EXERCISE GOAL:
To complete this task, print all the data below exactly but leave out the images.

PROVIDED MATERIAL:
- - - - -
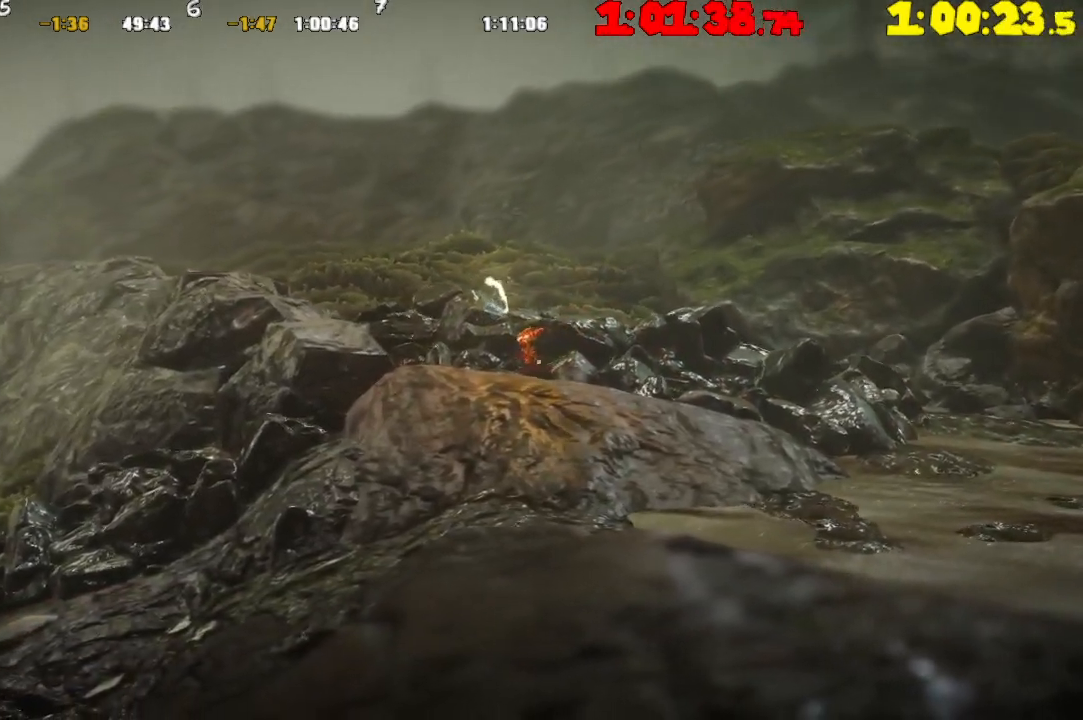
{"buttons": [], "left_stick": "left", "right_stick": "center", "events": [[33, "CROSS", "down"], [283, "CROSS", "up"]]}
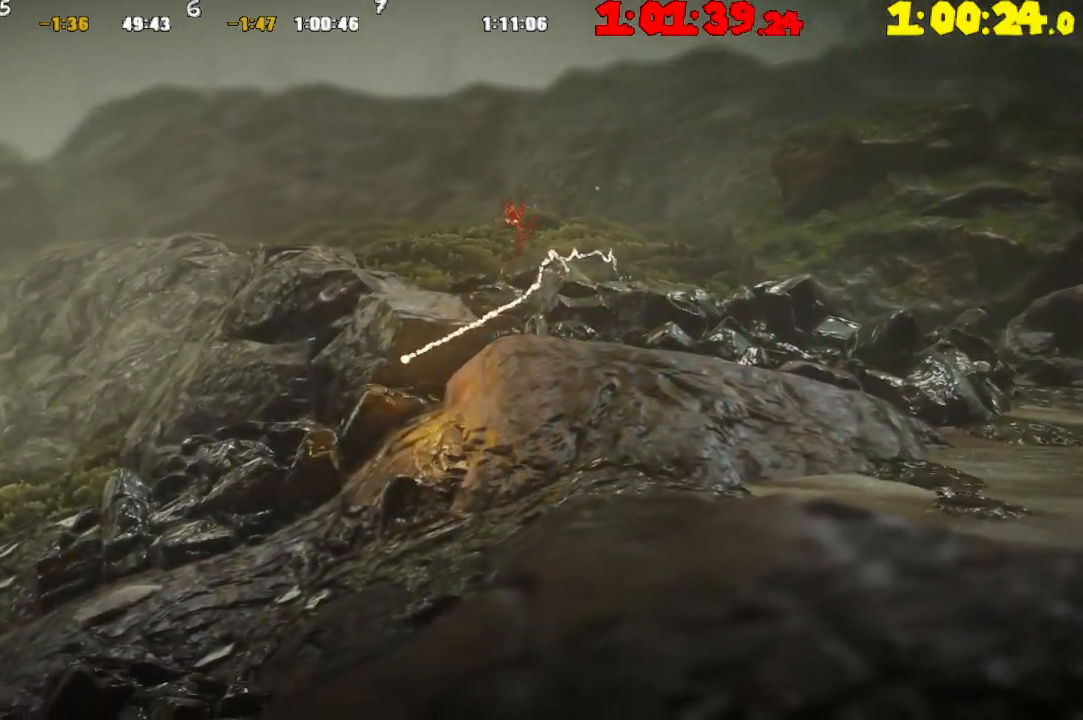
{"buttons": [], "left_stick": "left", "right_stick": "center", "events": []}
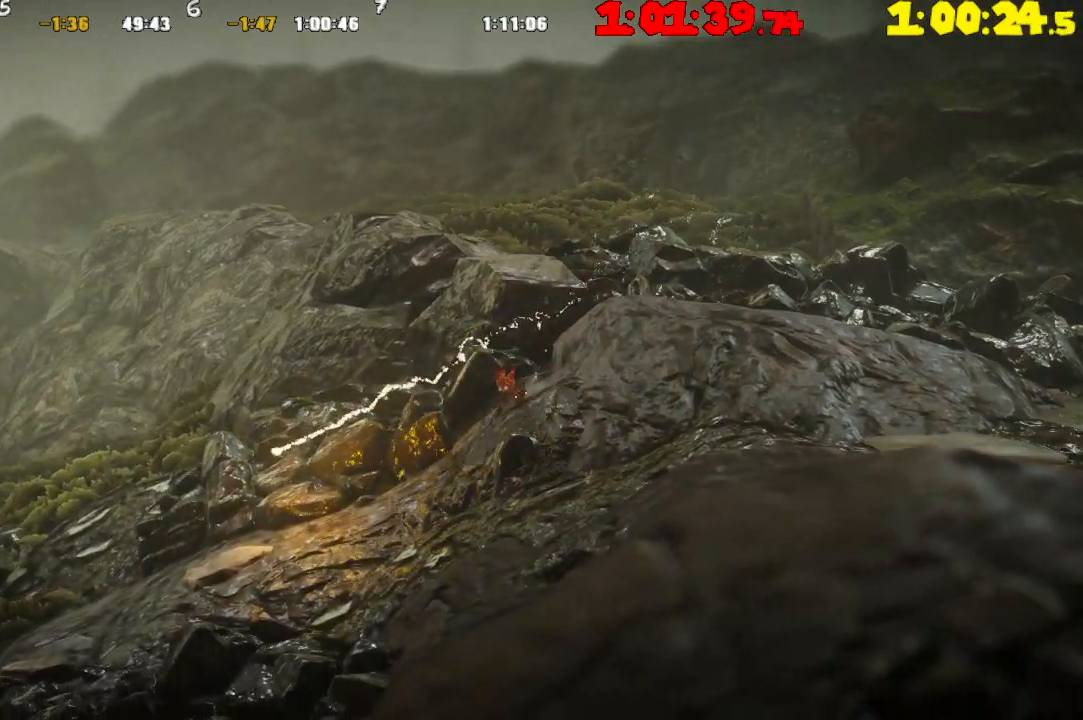
{"buttons": [], "left_stick": "left", "right_stick": "center", "events": []}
- - - - -
EXERCISE ANSWER:
{"buttons": [], "left_stick": "left", "right_stick": "center", "events": [[33, "CROSS", "down"], [283, "CROSS", "up"]]}
{"buttons": [], "left_stick": "left", "right_stick": "center", "events": []}
{"buttons": [], "left_stick": "left", "right_stick": "center", "events": []}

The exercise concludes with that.